Authorities caught a snake in Nuuanu Thursday evening.
Residents who live on Old Pali Road discovered the snake outside their home at around 7 p.m.
Brian Sakamaki spotted the snake, which is six-and-a-half-feet long, just a few feet away from the front door.
“I got closer and when I realized it was a snake, I backed up because I thought it might spit at me or lunge at me. Then I started stamping my feet to frighten it and try to chase it away,” he said. “I started yelling at it, and finally it just turned its head and started slithering away.”
KHON2 was there when police sealed the snake in a trash bin and transferred it to the Department of Agriculture.
State officials said it’s a boa constrictor, which is non-venomous. “We’ll probably send it to the mainland eventually, like we did with the rest of the snakes,” said Keevin Minami with the Department of Agriculture.
“It’s hard to recall what the emotion was, just relief that someone came and took it away,” Sakamaki said. “It’s going to make me wonder what else is running around in all these bushes.”
We stopped by Friday to get a closer look at the snake.
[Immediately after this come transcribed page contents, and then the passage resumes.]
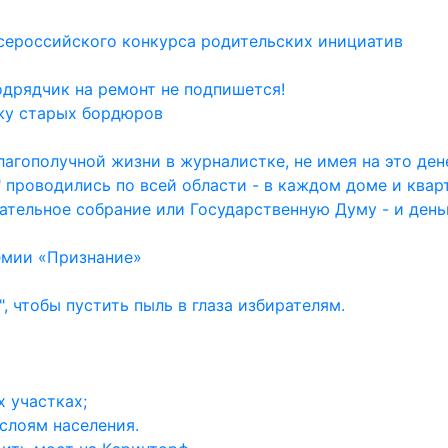
сероссийского конкурса родительских инициатив
одрядчик на ремонт не подпишется!
жу старых бордюров
агополучной жизни в журналистке, не имея на это дене
 проводились по всей области - в каждом доме и квар
ательное собрание или Государственную Думу - и день
емии «Признание»
, чтобы пустить пыль в глаза избирателям.
 участках;
слоям населения.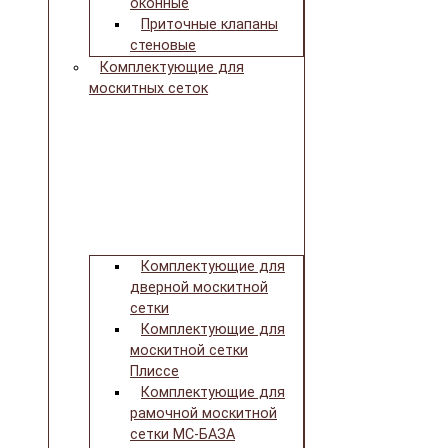
оконные
Приточные клапаны
стеновые
Комплектующие для
москитных сеток
Комплектующие для
дверной москитной
сетки
Комплектующие для
москитной сетки
Плиссе
Комплектующие для
рамочной москитной
сетки МС-БАЗА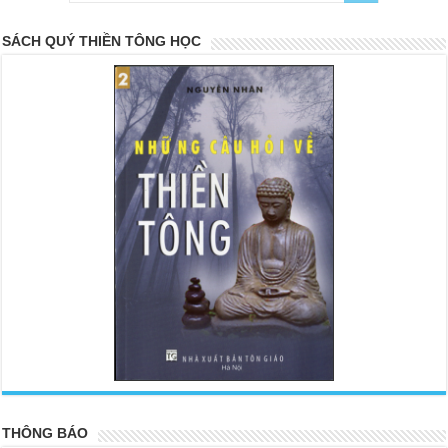
SÁCH QUÝ THIỀN TÔNG HỌC
<
>
THÔNG BÁO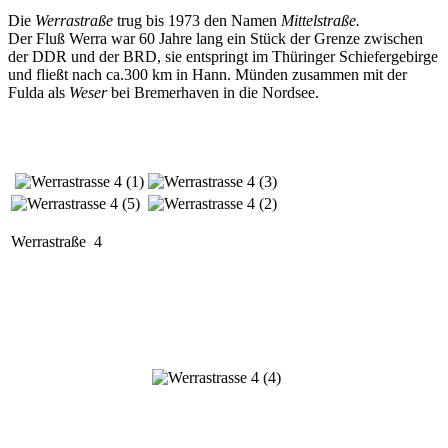
Die
Werrastraße
trug bis 1973 den Namen
Mittelstraße.
Der Fluß Werra war 60 Jahre lang ein Stück der Grenze zwischen
der DDR und der BRD, sie entspringt im Thüringer Schiefergebirge
und fließt nach ca.300 km in Hann. Münden zusammen mit der
Fulda als
Weser
bei Bremerhaven in die Nordsee.
Werrastraße 4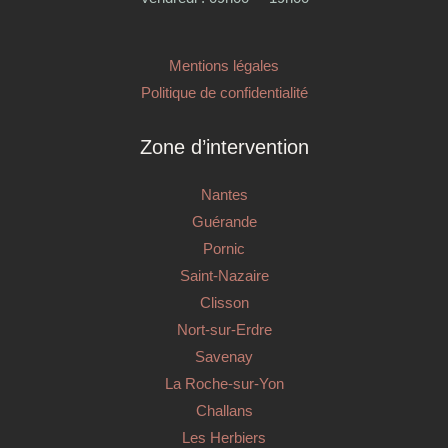
Mentions légales
Politique de confidentialité
Zone d’intervention
Nantes
Guérande
Pornic
Saint-Nazaire
Clisson
Nort-sur-Erdre
Savenay
La Roche-sur-Yon
Challans
Les Herbiers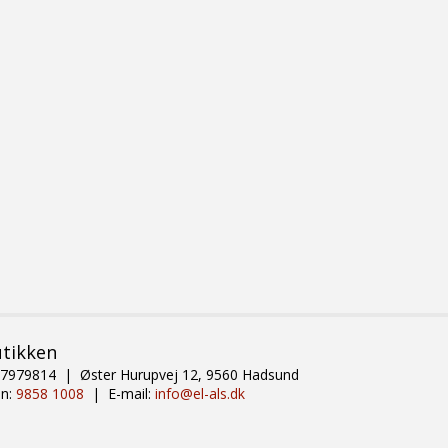
utikken
87979814 | Øster Hurupvej 12, 9560 Hadsund
on:
9858 1008
| E-mail:
info@el-als.dk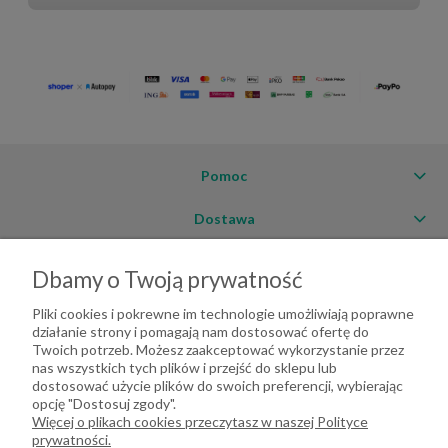
Pomoc
Dostawa
Moje konto
Dbamy o Twoją prywatność
O firmie
Pliki cookies i pokrewne im technologie umożliwiają poprawne
działanie strony i pomagają nam dostosować ofertę do
Twoich potrzeb. Możesz zaakceptować wykorzystanie przez
nas wszystkich tych plików i przejść do sklepu lub
dostosować użycie plików do swoich preferencji, wybierając
opcję "Dostosuj zgody".
Więcej o plikach cookies przeczytasz w naszej Polityce
prywatności.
Officials told us they believe the boa constrictor may have been someone’s pet that managed to get loose.
“I’m pretty sure it escaped. It’s not very feisty. It’s pretty docile and easy to handle,” Minami said. “The boa constrictor comes from South America and it is one of those favorites in the pet trade. They do get quite large.”
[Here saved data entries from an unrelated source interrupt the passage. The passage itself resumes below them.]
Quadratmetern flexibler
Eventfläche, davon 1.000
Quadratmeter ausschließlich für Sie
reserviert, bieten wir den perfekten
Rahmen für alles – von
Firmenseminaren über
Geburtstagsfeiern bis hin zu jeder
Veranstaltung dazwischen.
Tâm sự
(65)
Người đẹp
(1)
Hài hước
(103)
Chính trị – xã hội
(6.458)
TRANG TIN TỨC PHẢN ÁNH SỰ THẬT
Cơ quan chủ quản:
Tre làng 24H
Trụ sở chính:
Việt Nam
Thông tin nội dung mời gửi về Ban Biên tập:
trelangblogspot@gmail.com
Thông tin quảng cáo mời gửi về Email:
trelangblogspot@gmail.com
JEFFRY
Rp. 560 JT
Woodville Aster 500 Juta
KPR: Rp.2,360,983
Snakes are illegal to possess and transport to Hawaii and the Agriculture Department urges those who spot illegal animals or who know of persons possessing illegal animals to call the state’s pest hotline at 643-PEST(7378).
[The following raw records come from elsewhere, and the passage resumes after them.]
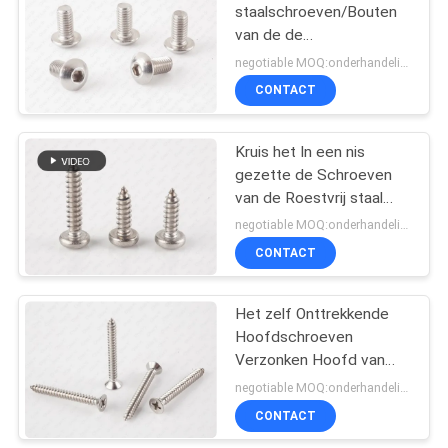
staalschroeven/Bouten
van de de
Aandrijvingscontactdoos
negotiable MOQ:onderhandelingen
van de Flenshexuitdraai
CONTACT
de Knoophoofd
Kruis het In een nis
gezette de Schroeven
van de Roestvrij staal
Pan Hoofdmachine Zelf
negotiable MOQ:onderhandelingen
Onttrekken DIN 7981
CONTACT
Het zelf Onttrekkende
Hoofdschroeven
Verzonken Hoofd van
Roestvrij staalphillips een
negotiable MOQ:onderhandelingen
B-Punt
CONTACT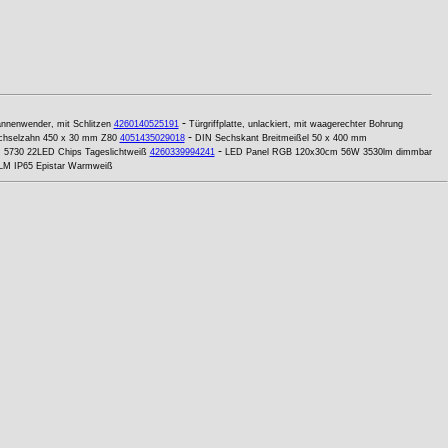
-
nnenwender, mit Schlitzen
4260140525191
Türgriffplatte, unlackiert, mit waagerechter Bohrung
-
echselzahn 450 x 30 mm Z80
4051435029018
DIN Sechskant Breitmeißel 50 x 400 mm
-
 5730 22LED Chips Tageslichtweiß
4260339994241
LED Panel RGB 120x30cm 56W 3530lm dimmbar
0LM IP65 Epistar Warmweiß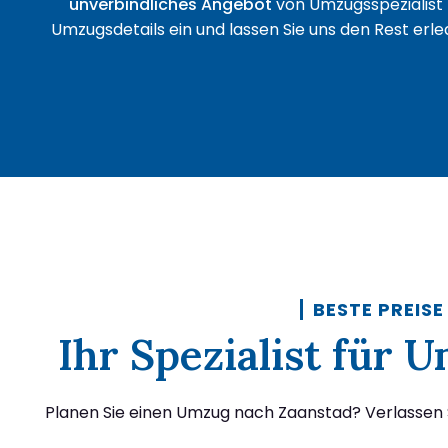
unverbindliches Angebot
von Umzugsspezialist 
Umzugsdetails ein und lassen Sie uns den Rest erled
BESTE PREISE
Ihr Spezialist für 
Planen Sie einen Umzug nach Zaanstad? Verlassen S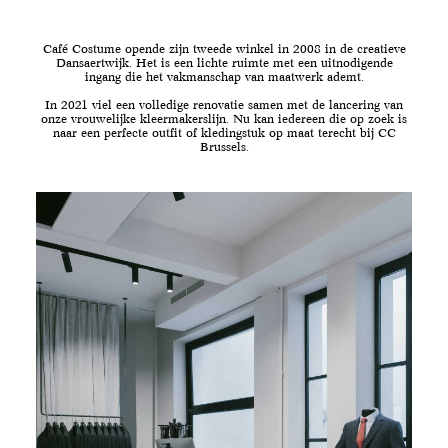
Café Costume opende zijn tweede winkel in 2008 in de creatieve
Dansaertwijk. Het is een lichte ruimte met een uitnodigende
ingang die het vakmanschap van maatwerk ademt.
In 2021 viel een volledige renovatie samen met de lancering van
onze vrouwelijke kleermakerslijn. Nu kan iedereen die op zoek is
naar een perfecte outfit of kledingstuk op maat terecht bij CC
Brussels.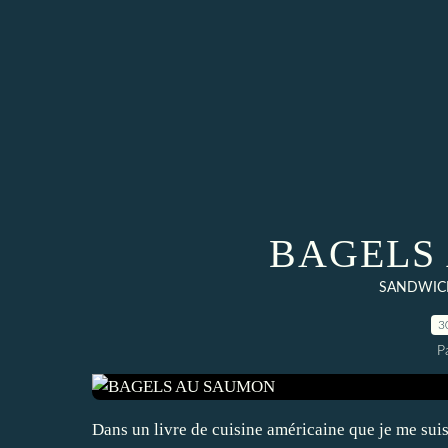
BAGELS
SANDWICH
3
P
Dans un livre de cuisine américaine que je me suis ach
Snakes and large lizards have no natural predators in Hawaii and pose a serious threat to Hawaii’s environment because they compete with native animal populations for food and habitat. Many species also prey on birds and their eggs, increasing the threat to Hawaii’s endangered native birds. Large snakes may also kill pets and even humans.
In September 2015, a ball python got into a Pearl City home.
A resident found the two-and-a-half-foot-long snake in her garage under a car.
A few weeks ago, the Agriculture Department opened an investigation after a photo of a snake was supposedly taken on nearby Nuuanu Pali Drive.
The Attorney General’s office is now investigating the origin of that photo, which Instagram tagged as being uploaded by another individual prior to the time the report claimed it was taken.
The snake captured Thursday is not the same type of snake that appears in that photo.